Monday, 19 May 2014

Abbotts attack on youth: The birth of a lost generation

Abbotts attack on youth: The birth of a lost generation



Abbott's attack on youth: The birth of a lost generation






(Image by John Graham / johngraham.alphalink.com.au)


The misguided policies of the Abbott Government will turn
young people who need a little help from a long term asset into a
current liability, writes Kellie Tranter.




THE ABBOTT GOVERNMENT’S pre-election ‘Our Plan’ included a promise to help young people get jobs. But by disembowelling the support services
young people need to find suitable work, they haven’t just broken yet
another core promise — they are creating a lost generation.

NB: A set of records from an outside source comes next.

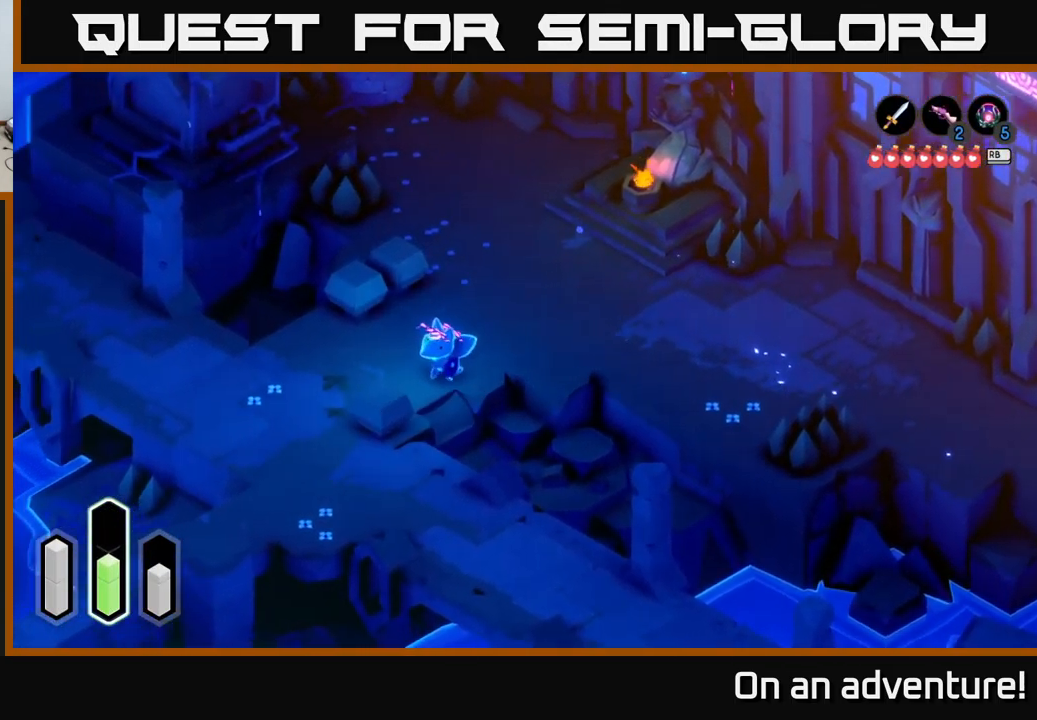
{"buttons": ["A"], "left_stick": "down-right", "right_stick": "center", "events": [[84, "A", "up"], [117, "left_stick", "down"], [217, "A", "down"], [317, "left_stick", "down-right"]]}
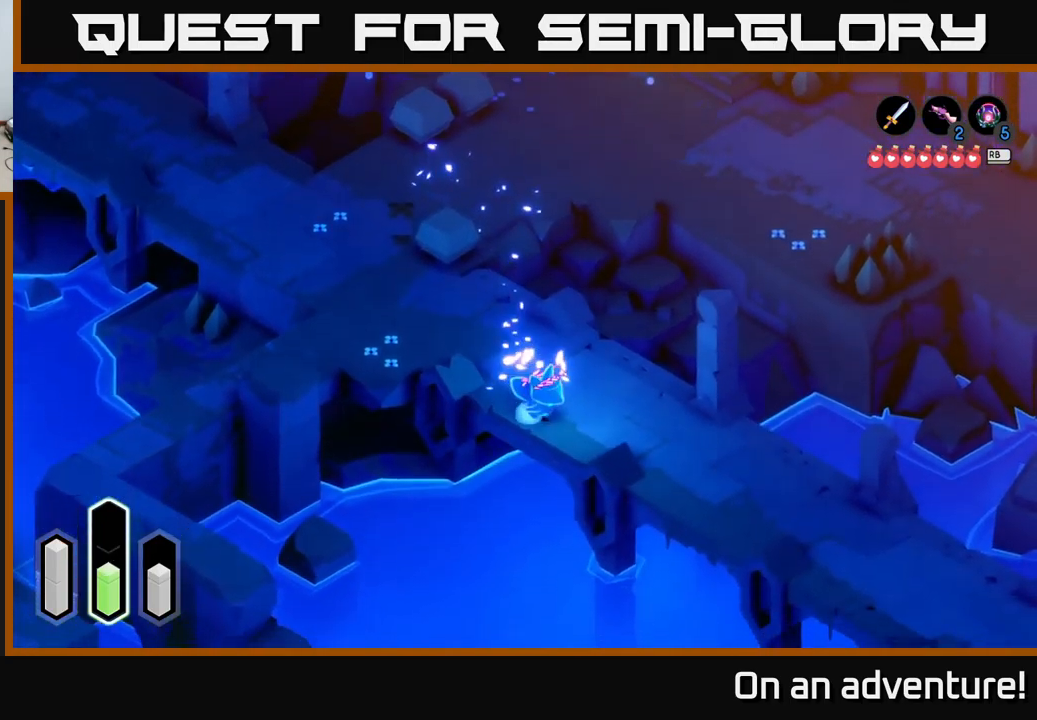
{"buttons": ["A"], "left_stick": "down-right", "right_stick": "center", "events": []}
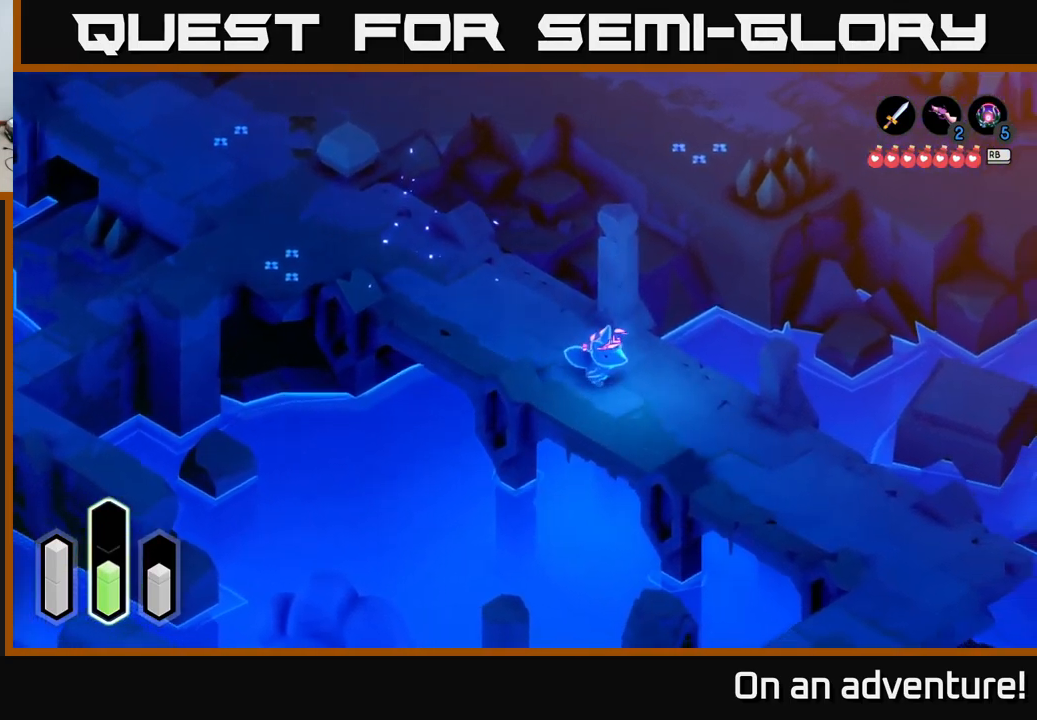
{"buttons": ["A"], "left_stick": "down-right", "right_stick": "center", "events": []}
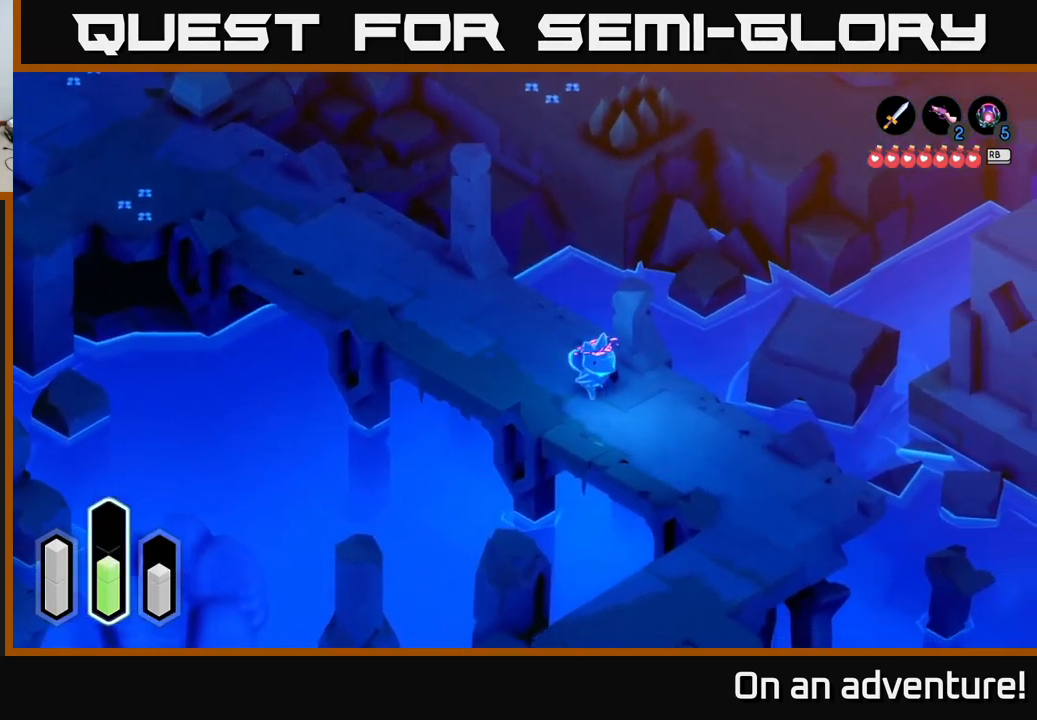
{"buttons": ["A"], "left_stick": "down", "right_stick": "center", "events": [[133, "left_stick", "down"]]}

Firstly, the government would be well aware that a quarter of
young Australians aged 17-24 are not in full-time study or work. That’s
generally not due to any unwillingness to work or welfare mindset, but
simply because there has been a fall in full-time employment
opportunities for young people.




Secondly, the Government would know that after the global financial crisis 15-19 year-olds lost nearly 100,000 jobs, a matter which has not been adequately addressed or properly managed by any government since.



And, finally, the government’s budgetary position assumes that the
lives of young people are relatively secure because they can rely on
family as a financial backstop — a proposition contradicted by the fact
that the major cause of homelessness for young people in Australia is family conflict and breakdown.




The budgetary attacks on Australia’s young people mirrors the
paternalistic brutishness of the ‘earn or learn’ welfare crackdown the
UK Tory government introduced in
October last year. Just like the U.S. model for financing tertiary
education, the Abbott Government is effectively importing and
implementing policies from countries whose income inequality is among
the highest in the developed world.






The Government also fails to understand that schools aren’t
responsible for the transition of young people into work. Their role is
to provide education: curriculum delivery and academic outcomes.
Successfully implementing programs in schools to develop employability
skills in our young people – communication skills, personal presentation
skills, the attitude to work, the ability to work as part of a team –
requires good relationships and regular interaction between schools and
local employers, facilitated by experienced local, independent
intermediaries, like the successful Partnership Brokership Program




It too was overlooked in the recent budget.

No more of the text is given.